On the surface, it appears that the satellite industry is closer than ever to being able to create competitive satellite Internet services. Satellite manufacturing and launch costs have come down, innovative orbital configurations allow for speeds close to broadband, and advances are being made in ground station technology. However, serious concerns still exist regarding the technical viability and costs of these new constellations. Will these new systems be able to cope with ever-increasing demand placed on global Internet connections by streaming platforms like Netflix, which in 2018 accounted for 15% of all Internet bandwidth? (Spangler, 2018). What measures will be put in place to address the dangerous congestion that thousands of new satellites will add to the already crowded orbital plane? There is a need for further research on these issues.
Even if these technical hurdles can be overcome, our main question remains: who will reap the benefits of these systems? Since their introduction in the 1960s, communication satellites have been articulated with notions of global integration and development (Parks, 2005). While the rhetoric of ‘connecting the unconnected’ has been solidly embraced by the new crop of Silicon Valley satellite contenders, we are still left with more questions than answers as to whether satellite connectivity will ultimately benefit unserved and underserved communities. From our review of the industry, it seems clear the profit margins are not large enough to entice companies to connect the unconnected outside of a few well publicized efforts and community experiments.

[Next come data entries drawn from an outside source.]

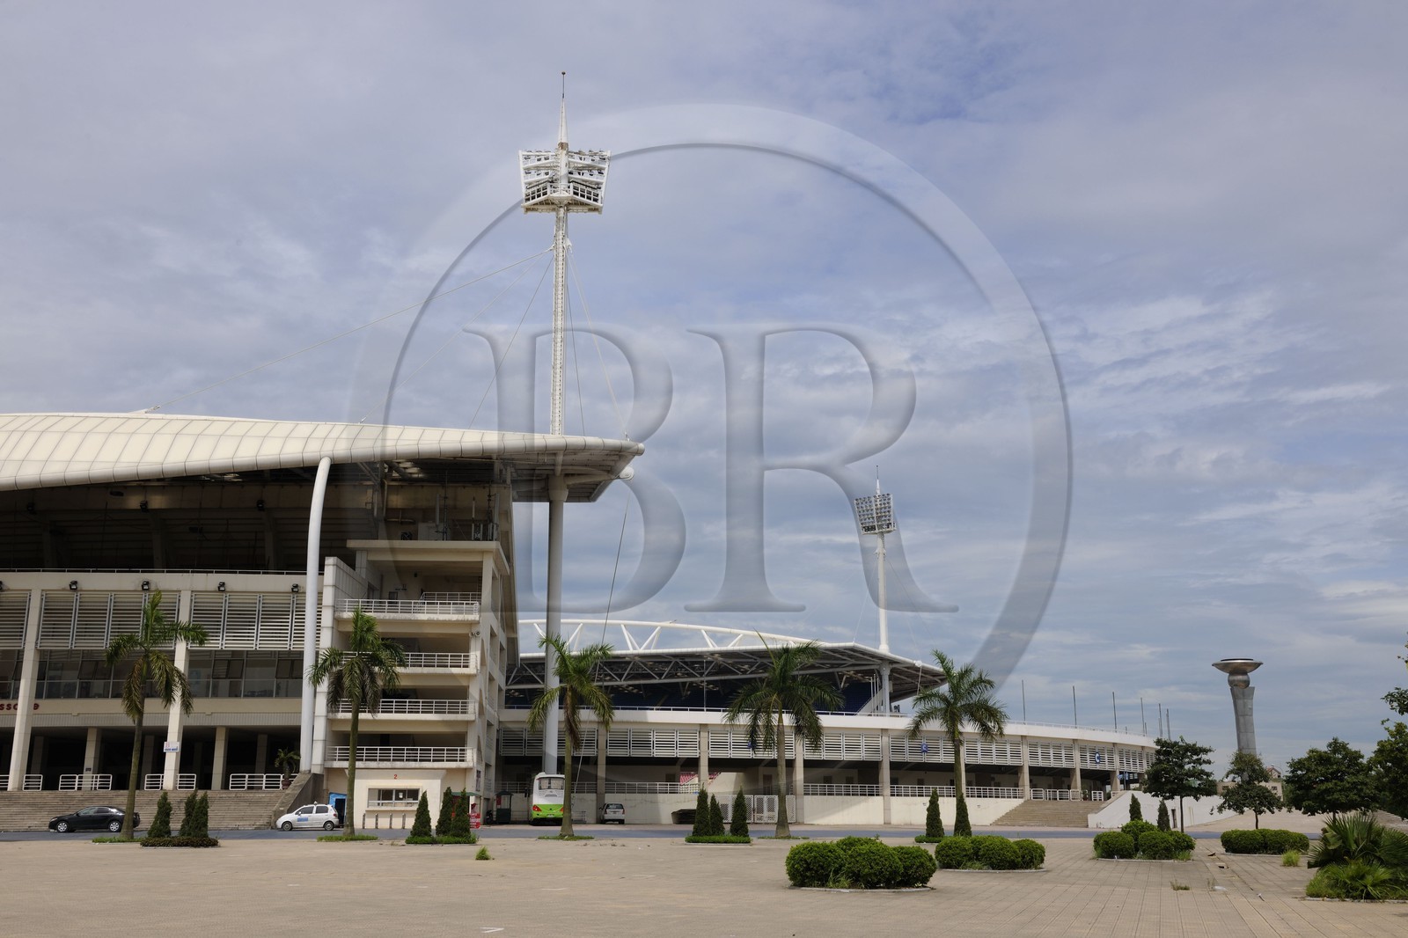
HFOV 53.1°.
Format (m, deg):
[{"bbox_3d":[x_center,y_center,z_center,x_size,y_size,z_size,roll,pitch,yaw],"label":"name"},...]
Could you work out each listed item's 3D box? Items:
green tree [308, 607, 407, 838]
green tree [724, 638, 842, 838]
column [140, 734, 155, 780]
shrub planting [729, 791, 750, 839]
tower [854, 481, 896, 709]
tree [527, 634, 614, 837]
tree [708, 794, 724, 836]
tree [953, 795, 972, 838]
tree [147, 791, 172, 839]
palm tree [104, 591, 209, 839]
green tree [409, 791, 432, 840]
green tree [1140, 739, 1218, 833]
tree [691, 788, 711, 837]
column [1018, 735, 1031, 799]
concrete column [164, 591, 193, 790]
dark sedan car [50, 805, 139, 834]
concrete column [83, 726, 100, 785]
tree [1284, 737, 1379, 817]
[{"bbox_3d":[-16.408,11.837,66.436,4.600,10.748,4.600,0,-13,0],"label":"green tree"},{"bbox_3d":[3.658,12.546,66.057,5.300,9.193,5.000,0,-13,0],"label":"green tree"},{"bbox_3d":[-43.847,23.332,110.882,0.680,4.300,0.740,1,-14,-3],"label":"column"},{"bbox_3d":[1.433,13.917,56.768,0.780,2.153,0.780,0,-14,0],"label":"shrub planting"},{"bbox_3d":[30.281,28.631,238.587,7.200,57.267,3.200,-8,-15,29],"label":"tower"},{"bbox_3d":[-6.325,12.470,66.076,4.100,9.351,4.200,0,-13,0],"label":"tree"},{"bbox_3d":[0.562,14.299,57.724,0.720,1.947,0.720,0,-13,0],"label":"tree"},{"bbox_3d":[9.976,13.522,54.416,0.760,1.750,0.760,0,-14,0],"label":"tree"},{"bbox_3d":[-19.297,12.415,50.028,0.860,1.850,0.860,0,-14,0],"label":"tree"},{"bbox_3d":[-22.991,10.185,58.181,4.150,10.150,4.100,0,-14,0],"label":"palm tree"},{"bbox_3d":[-11.328,14.012,56.743,0.850,1.958,0.850,0,-14,0],"label":"green tree"},{"bbox_3d":[21.475,14.344,63.609,3.330,4.468,3.200,0,-13,0],"label":"green tree"},{"bbox_3d":[-0.134,14.101,57.454,0.800,2.209,0.800,0,-13,0],"label":"tree"},{"bbox_3d":[25.751,23.947,113.031,0.850,5.028,0.600,13,-18,-42],"label":"column"},{"bbox_3d":[-33.416,14.024,89.981,0.720,12.715,0.750,1,-14,-3],"label":"concrete column"},{"bbox_3d":[-34.153,19.601,79.004,4.820,1.470,1.820,1,-14,-6],"label":"dark sedan car"},{"bbox_3d":[-44.280,21.044,101.689,0.650,4.450,0.720,1,-14,-3],"label":"concrete column"},{"bbox_3d":[28.708,14.536,64.385,4.228,4.456,4.000,0,-13,0],"label":"tree"}]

If governments and consumers take seriously the benefits of connectivity, then they must hold satellite companies accountable for the promises they make. Future satellite connections for capital cities in the developing world could come with mandatory requirements for rural community VSAT networks, for example. With tech companies returning record profits and aerospace companies not far behind (Google parent company Alphabet reported US$33.7 billion in earnings for Q3 2018; Airbus reported US$17.5 billion) (Ausick, 2018; D’Onfro, 2018), it hardly seems unreasonable to advocate for subsidized connectivity for the same populations that tech and aerospace giants claim to want to support. Reframing Internet access as a basic human right, a view that is growing in popularity, it is also worth considering whether governments and community organizations, not the private sector, should be taking the lead in providing connectivity for their citizens. If we fail to examine the reality behind the lofty rhetoric of satellite Internet and other technological advances that claim to ‘change the world’, we fail to confront structural inequalities that allow companies to continue to profit from a series of broken promises.